The Surrey paceman's latest impressive return helped England seal a seventh successive win over Sri Lanka following their five-wicket success in last week's first Test at Old Trafford.
This game was also a personal triumph for Joe Root.
For the first time in 145 matches at this level, Root made hundreds in both innings -- 143 and 103 -- to set a new record of 34 Test centuries by an England batsman.
Sri Lanka now have little time to regroup before the third Test at the Oval, Atkinson's home ground, starts on Friday.
They resumed Sunday on 53-2 in front of a sparse if sun-drenched crowd.
The odds were stacked against them given the highest winning fourth-innings total in any Test is the West Indies' 418-7 against Australia at St John's in 2002/03, with the equivalent Lord's record the West Indies' 344-1 against England in 1984.
But early on Sunday, Root reprieved Karunaratne, who had added just two to his overnight 23, when failing to hold a fast-travelling one-handed slip chance from the opener's edged cut off Atkinson.
England did strike when Prabath Jayasuriya nicked Chris Woakes to second slip as the nightwatchman's gutsy 41-ball stay came to an end.
- Stone strikes -
Karunaratne, 36, drove and pulled Atkinson for fours off successive deliveries on his way to a 98-ball fifty including seven boundaries.

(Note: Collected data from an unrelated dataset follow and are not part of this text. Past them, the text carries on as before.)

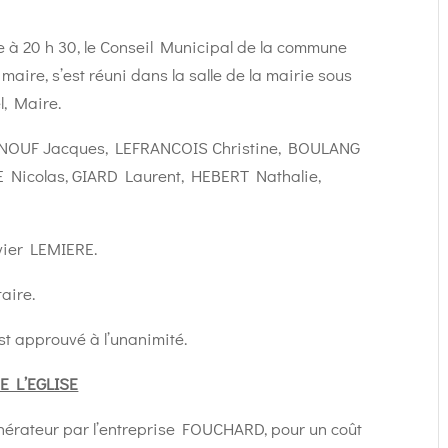
re à 20 h 30, le Conseil Municipal de la commune
aire, s’est réuni dans la salle de la mairie sous
, Maire.
NOUF Jacques, LEFRANCOIS Christine, BOULANG
 Nicolas, GIARD Laurent, HEBERT Nathalie,
vier LEMIERE.
aire.
t approuvé à l’unanimité.
 L’EGLISE
nérateur par l’entreprise FOUCHARD, pour un coût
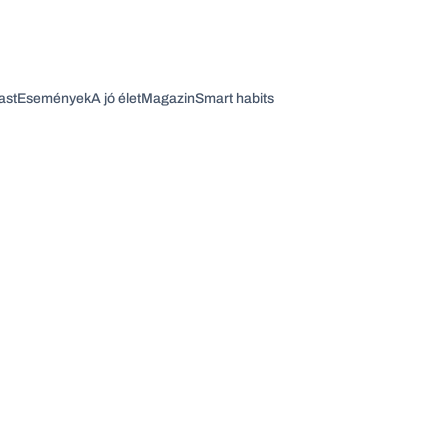
ast
Események
A jó élet
Magazin
Smart habits
Vagy fedezze fel a következő témákat
Üzlet
Pénz
Zöld
Legyél jobb!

The left-hander, however, was out for 55 shortly before lunch when injury-plagued fast bowler Olly Stone, in his first Test for three years, produced a rising 87 mph (140 kmh) delivery that Karunaratne could only glove down the legside to wicketkeeper Jamie Smith.
Sri Lanka were 136-4 at lunch.
Chandimal counter-attacked early in the afternoon session with three fours in an over against off-spinner Shoaib Bashir on his way to a dashing 42-ball fifty including 40 runs in boundaries
But Angelo Mathews, tempted into a big shot by Bashir, fell for 36 when he drove the 20-year-old to mid-off.
Chandimal followed soon afterwards when caught at short leg off bat and pad after Atkinson nipped one back off the pitch.
Kamindu Mendis, boasting a staggeringly high Test average of 92 after scoring his third hundred in four Tests at Old Trafford, had made a defiant 74 in Sri Lanka's meagre first-innings 196.
But the 25-year-old left-hander, again batting curiously low down the order, fell for just for four on Sunday when he edged Atkinson, bowling from around the wicket, to Ben Duckett in the slips.
Mendis's exit left Sri Lanka, who have not won any of their eight previous Tests at Lord's, eyeing defeat at 200-7.
De Silva kept England waiting but, three balls after completing his fifty, he played on to Atkinson, who then had Milan Rathnayake caught behind to complete his five-wicket haul.
Woakes had the final say with Lahiru Kumara holing out to Stone at mid-on.